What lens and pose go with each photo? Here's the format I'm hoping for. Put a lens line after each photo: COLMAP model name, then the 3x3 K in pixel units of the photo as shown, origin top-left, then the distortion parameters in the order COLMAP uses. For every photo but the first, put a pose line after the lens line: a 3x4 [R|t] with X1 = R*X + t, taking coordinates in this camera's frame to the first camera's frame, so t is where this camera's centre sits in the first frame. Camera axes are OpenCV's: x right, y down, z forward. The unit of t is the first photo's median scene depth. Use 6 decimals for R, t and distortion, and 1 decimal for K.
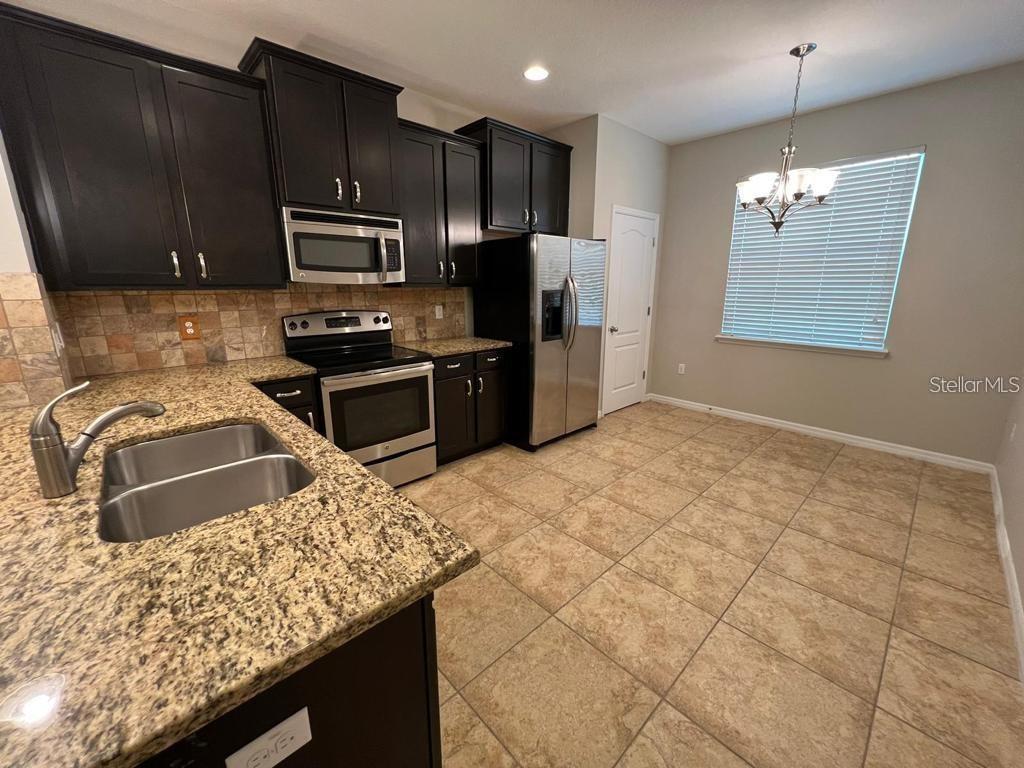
lens RADIAL K [[408.1, 0, 506.4], [0, 408.1, 383.3], [0, 0, 1]] dist [-0.000601, 0.000925]
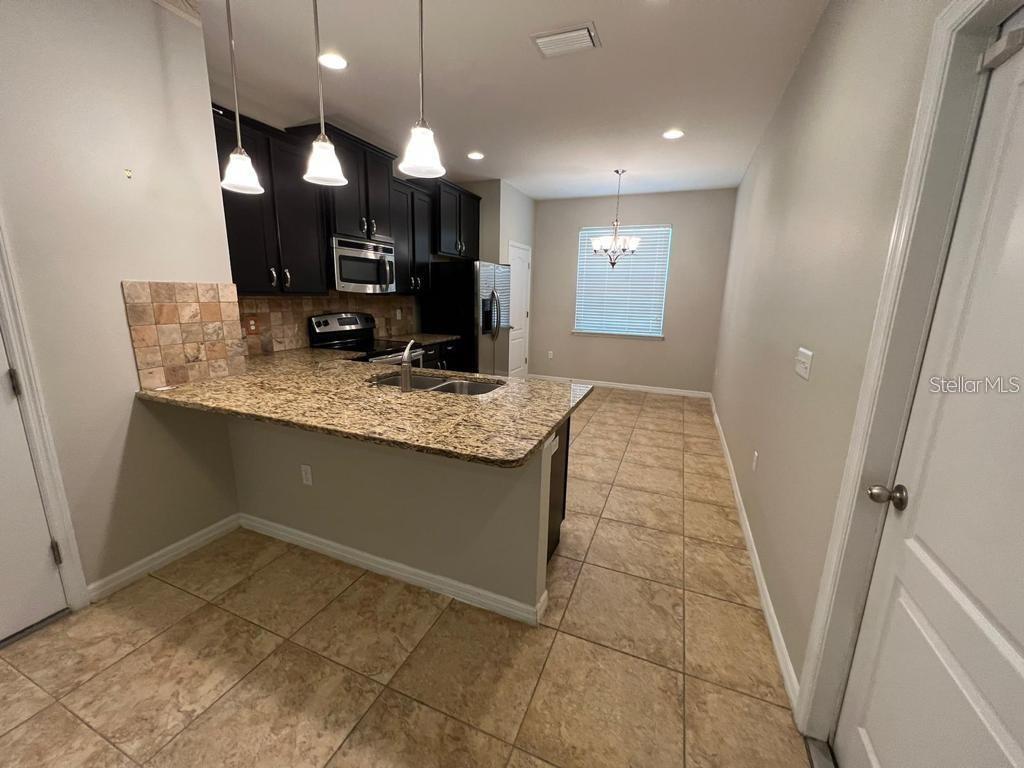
lens RADIAL K [[408.1, 0, 504.2], [0, 408.1, 384.9], [0, 0, 1]] dist [-0.000601, 0.000925]
pose [[0.913111, -0.070859, 0.401506, -0.538057], [0.076836, 0.997043, 0.001219, 0.099310], [-0.400406, 0.029737, 0.915855, -0.432237]]
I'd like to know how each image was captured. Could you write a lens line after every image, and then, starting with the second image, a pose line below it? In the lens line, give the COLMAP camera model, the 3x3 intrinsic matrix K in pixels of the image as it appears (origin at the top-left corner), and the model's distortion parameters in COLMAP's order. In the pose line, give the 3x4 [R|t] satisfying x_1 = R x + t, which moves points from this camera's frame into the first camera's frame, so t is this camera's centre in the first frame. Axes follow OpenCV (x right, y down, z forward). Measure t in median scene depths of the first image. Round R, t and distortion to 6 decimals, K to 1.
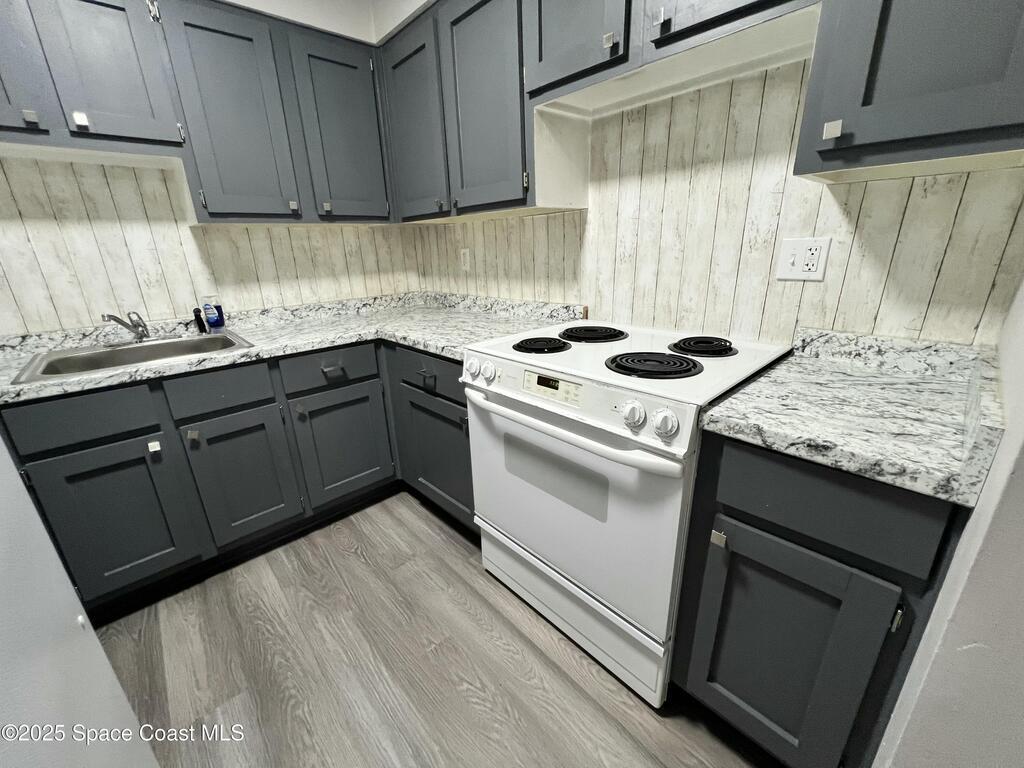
lens RADIAL K [[413.9, 0, 518.8], [0, 413.9, 387.2], [0, 0, 1]] dist [-0.002421, 0.001070]
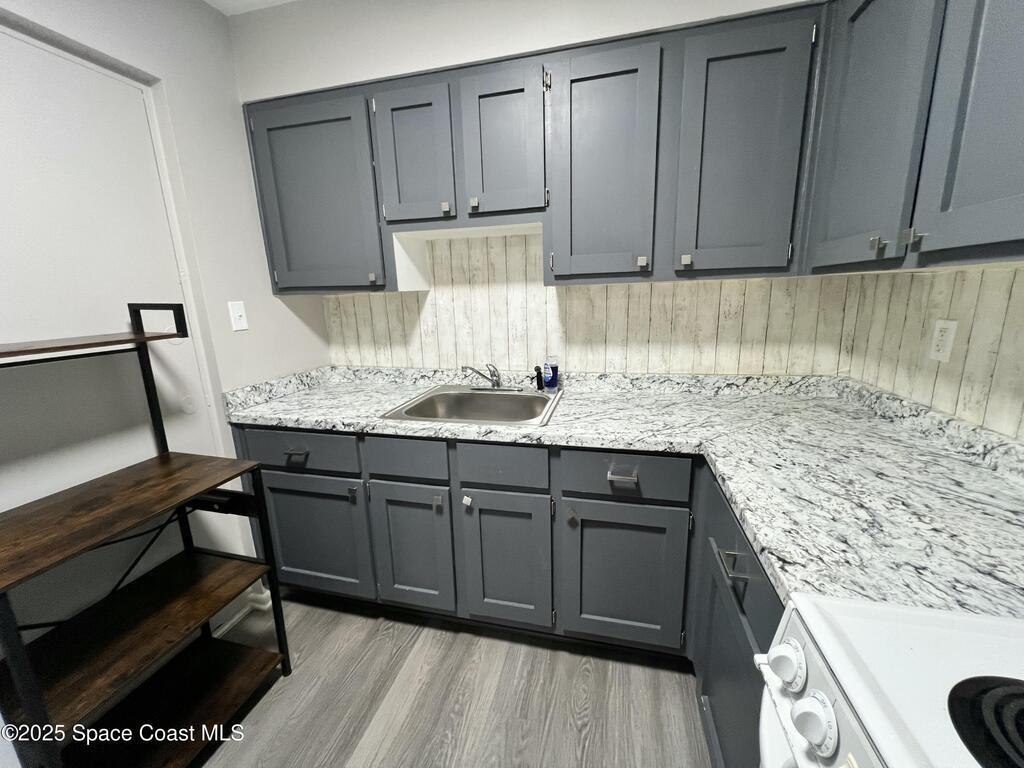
lens RADIAL K [[413.9, 0, 508.9], [0, 413.9, 383.1], [0, 0, 1]] dist [-0.002421, 0.001070]
pose [[0.539677, 0.196171, -0.818697, 0.009590], [-0.261521, 0.963426, 0.058458, -0.187964], [0.800222, 0.182558, 0.571242, 0.372949]]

------------

# Exercise instructions
Revise the listing above by replacing every occurrence of "lens line" with "camera line" and leaving all other text unchanged. Leave the pictures out of your answer.

# Reply
What lens and pose go with each photo? Here's the format I'm hoping for. Put a camera line after each photo: COLMAP model name, then the 3x3 K in pixel units of the photo as shown, origin top-left, then the distortion parameters in the order COLMAP uses. For every photo but the first, put a pose line after the camera line: a 3x4 [R|t] with X1 = R*X + t, taking coordinates in this camera's frame to the first camera's frame, so t is where this camera's centre sits in the first frame. Camera axes are OpenCV's: x right, y down, z forward. The unit of t is the first photo's median scene depth. Use 6 decimals for R, t and distortion, and 1 decimal for K.
lens RADIAL K [[408.1, 0, 506.4], [0, 408.1, 383.3], [0, 0, 1]] dist [-0.000601, 0.000925]
lens RADIAL K [[408.1, 0, 504.2], [0, 408.1, 384.9], [0, 0, 1]] dist [-0.000601, 0.000925]
pose [[0.913111, -0.070859, 0.401506, -0.538057], [0.076836, 0.997043, 0.001219, 0.099310], [-0.400406, 0.029737, 0.915855, -0.432237]]
I'd like to know how each image was captured. Could you write a camera line after every image, and then, starting with the second image, a pose line below it? In the camera line, give the COLMAP camera model, the 3x3 intrinsic matrix K in pixels of the image as it appears (origin at the top-left corner), and the model's distortion parameters in COLMAP's order. In the pose line, give the 3x4 [R|t] satisfying x_1 = R x + t, which moves points from this camera's frame into the first camera's frame, so t is this camera's centre in the first frame. Axes follow OpenCV (x right, y down, z forward). Measure t in median scene depths of the first image. Round R, t and distortion to 6 decimals, K to 1.
lens RADIAL K [[413.9, 0, 518.8], [0, 413.9, 387.2], [0, 0, 1]] dist [-0.002421, 0.001070]
lens RADIAL K [[413.9, 0, 508.9], [0, 413.9, 383.1], [0, 0, 1]] dist [-0.002421, 0.001070]
pose [[0.539677, 0.196171, -0.818697, 0.009590], [-0.261521, 0.963426, 0.058458, -0.187964], [0.800222, 0.182558, 0.571242, 0.372949]]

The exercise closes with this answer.